For B2 scanning, you can point Soteria at a secret via `SOTERIA_B2_SECRET_NAME`. Expected keys by default:
- `AWS_ACCESS_KEY_ID`
- `AWS_SECRET_ACCESS_KEY`
- `AWS_ENDPOINTS` (optional if `SOTERIA_B2_ENDPOINT` is set)
A template is in `deploy/secret-example.yaml`. Do not commit real credentials.
## Deployment
The `deploy/` folder includes Kustomize-ready manifests for namespace, RBAC, config, deployment, and service.
Apply with:
```sh
kubectl apply -k deploy
```
The example Service is annotated for Prometheus scraping of `/metrics`.
## Notes
- Longhorn inventory and metrics are based on discovered backup records per PVC.
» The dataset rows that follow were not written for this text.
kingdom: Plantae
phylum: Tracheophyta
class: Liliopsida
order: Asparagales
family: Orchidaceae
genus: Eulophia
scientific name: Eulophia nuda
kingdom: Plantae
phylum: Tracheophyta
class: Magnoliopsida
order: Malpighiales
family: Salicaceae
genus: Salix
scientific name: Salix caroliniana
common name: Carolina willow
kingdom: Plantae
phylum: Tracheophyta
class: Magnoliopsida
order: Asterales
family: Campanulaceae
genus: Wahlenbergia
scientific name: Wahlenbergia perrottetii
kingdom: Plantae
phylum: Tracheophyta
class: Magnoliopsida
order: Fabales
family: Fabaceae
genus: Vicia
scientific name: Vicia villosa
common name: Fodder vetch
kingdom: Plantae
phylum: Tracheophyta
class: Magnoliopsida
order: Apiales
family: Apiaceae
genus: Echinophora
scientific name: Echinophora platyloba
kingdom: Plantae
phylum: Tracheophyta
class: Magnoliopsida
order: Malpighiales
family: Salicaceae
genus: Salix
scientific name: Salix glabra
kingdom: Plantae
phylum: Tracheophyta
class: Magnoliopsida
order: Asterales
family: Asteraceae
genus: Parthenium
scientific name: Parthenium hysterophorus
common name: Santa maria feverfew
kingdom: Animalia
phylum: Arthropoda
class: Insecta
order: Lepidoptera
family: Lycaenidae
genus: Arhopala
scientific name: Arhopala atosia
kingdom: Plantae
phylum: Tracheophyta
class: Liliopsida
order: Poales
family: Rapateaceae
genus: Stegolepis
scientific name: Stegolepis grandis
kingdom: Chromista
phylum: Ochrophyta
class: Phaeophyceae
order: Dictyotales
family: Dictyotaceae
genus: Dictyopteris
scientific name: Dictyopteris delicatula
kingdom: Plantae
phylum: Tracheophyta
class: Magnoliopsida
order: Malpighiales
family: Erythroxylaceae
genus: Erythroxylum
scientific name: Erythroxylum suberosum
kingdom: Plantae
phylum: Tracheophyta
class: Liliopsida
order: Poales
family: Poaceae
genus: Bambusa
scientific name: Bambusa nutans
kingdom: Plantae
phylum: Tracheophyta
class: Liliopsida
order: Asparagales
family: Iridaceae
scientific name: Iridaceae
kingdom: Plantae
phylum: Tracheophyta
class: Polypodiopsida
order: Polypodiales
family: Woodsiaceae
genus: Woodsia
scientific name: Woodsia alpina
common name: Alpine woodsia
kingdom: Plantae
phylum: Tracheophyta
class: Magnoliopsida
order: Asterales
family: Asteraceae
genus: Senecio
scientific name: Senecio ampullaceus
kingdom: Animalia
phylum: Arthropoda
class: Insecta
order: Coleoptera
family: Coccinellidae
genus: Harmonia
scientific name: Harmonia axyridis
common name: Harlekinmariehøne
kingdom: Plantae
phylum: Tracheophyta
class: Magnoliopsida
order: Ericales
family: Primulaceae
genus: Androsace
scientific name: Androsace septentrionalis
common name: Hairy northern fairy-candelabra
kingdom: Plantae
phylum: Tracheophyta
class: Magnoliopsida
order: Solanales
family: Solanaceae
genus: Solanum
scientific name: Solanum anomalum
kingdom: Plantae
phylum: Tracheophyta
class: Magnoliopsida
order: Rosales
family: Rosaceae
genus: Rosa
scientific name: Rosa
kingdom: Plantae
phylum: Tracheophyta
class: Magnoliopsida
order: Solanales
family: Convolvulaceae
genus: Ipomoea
- Inventory `Restore` buttons load source context into the restore planner; restore execution happens from the planner panel.
- Scheduled backup policies apply to both Longhorn and restic drivers.
- Restic size telemetry is estimated from per-job upload summaries; with shared dedupe repositories those values are per-PVC attributions, not exact physical B2 ownership.
- For Atlas production, place Soteria behind an authenticated ingress and trust only proxy-injected auth headers.
The local deploy manifests live in `deploy/`. Production wiring should still go
through the Flux repo, not one-off cluster edits.